Fed economists Fang Cai, Hyunsoo Joo, and Zhiwei Zhang in their new paper say:
This paper utilizes a unique high-frequency database to measure how exchange rates in nine emerging markets react to macroeconomic news in the U.S. and domestic economies from 2000 to 2006. We find that major U.S. macroeconomic news have a strong impact on the returns and volatilities of emerging market exchange rates, but many domestic news do not. Emerging market currencies have become more sensitive to U.S. news in recent years. We also find that market sentiment could sway the impact of news on these currencies systematically, as good (bad) news seems to matter more when optimism (pessimism) prevails. Market uncertainty also interacts with macroeconomic news in a statistically significant way, but its role varies across currencies and news.

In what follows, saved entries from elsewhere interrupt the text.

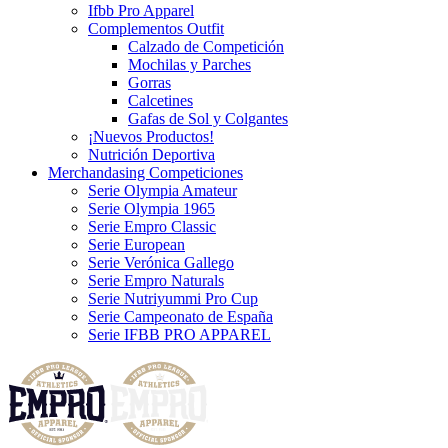
Ifbb Pro Apparel
Complementos Outfit
Calzado de Competición
Mochilas y Parches
Gorras
Calcetines
Gafas de Sol y Colgantes
¡Nuevos Productos!
Nutrición Deportiva
Merchandasing Competiciones
Serie Olympia Amateur
Serie Olympia 1965
Serie Empro Classic
Serie European
Serie Verónica Gallego
Serie Empro Naturals
Serie Nutriyummi Pro Cup
Serie Campeonato de España
Serie IFBB PRO APPAREL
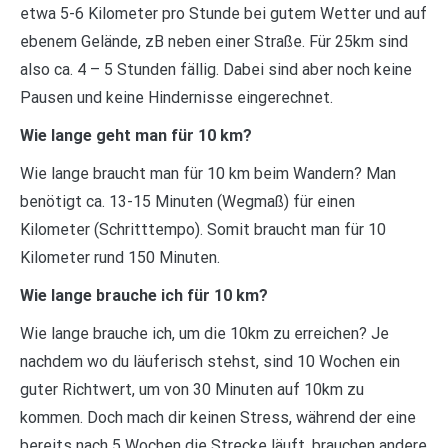
etwa 5-6 Kilometer pro Stunde bei gutem Wetter und auf
ebenem Gelände, zB neben einer Straße. Für 25km sind
also ca. 4 – 5 Stunden fällig. Dabei sind aber noch keine
Pausen und keine Hindernisse eingerechnet.
Wie lange geht man für 10 km?
Wie lange braucht man für 10 km beim Wandern? Man
benötigt ca. 13-15 Minuten (Wegmaß) für einen
Kilometer (Schritttempo). Somit braucht man für 10
Kilometer rund 150 Minuten.
Wie lange brauche ich für 10 km?
Wie lange brauche ich, um die 10km zu erreichen? Je
nachdem wo du läuferisch stehst, sind 10 Wochen ein
guter Richtwert, um von 30 Minuten auf 10km zu
kommen. Doch mach dir keinen Stress, während der eine
bereits nach 5 Wochen die Strecke läuft, brauchen andere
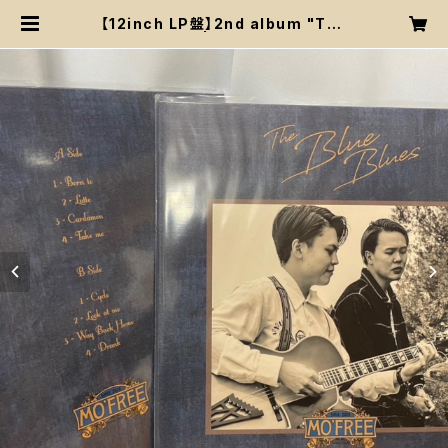
【12inch LP盤】2nd album "The
Blue Blues" | More Freedom F
es/MO'FREE 公式グッズストア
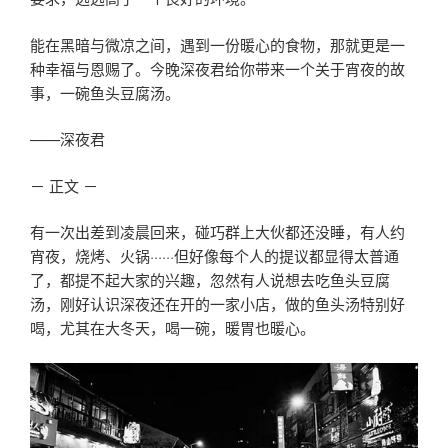
能在黑暗与微凉之间，遇到一份暖心的食物，那就更是一
种幸福与恩赐了。今晚深夜君给你带来一个关于宵夜的故
事，一碗鱼头豆腐汤。
——深夜君
－ 正文 －
有一次出差到凌晨回来，碰巧群上大伙都还没睡，有人约
宵夜，烧烤、火锅······但好像每个人的提议都显得太普通
了，都提不起大家的兴趣，忽然有人说想去吃鱼头豆腐
汤，刚好认识深夜还在开的一家小店，做的鱼头汤特别好
喝，尤其在大冬天，喝一碗，暖胃也暖心。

In sum foreign currency of the selected emerging econ reacts more to US eco data/ news compared to domestic eco data/ news. The researched countries are: Czech Republic, Hungary, Indonesia, Koreea, Mexico, Poland, South Africa, Thailand and Turkey. Barring Thailand and Turkey, all currencies react more strongly to US news and the connections is getting stronger. They add it is first such paper to track the impact on these 9 countries
I am not surprised by the results. The oppposite results would have been more surprising. Seeing the way Indian markets react to everything US, the results are expected to be same for other emerging economies. Similar paper on India would be highly welcome.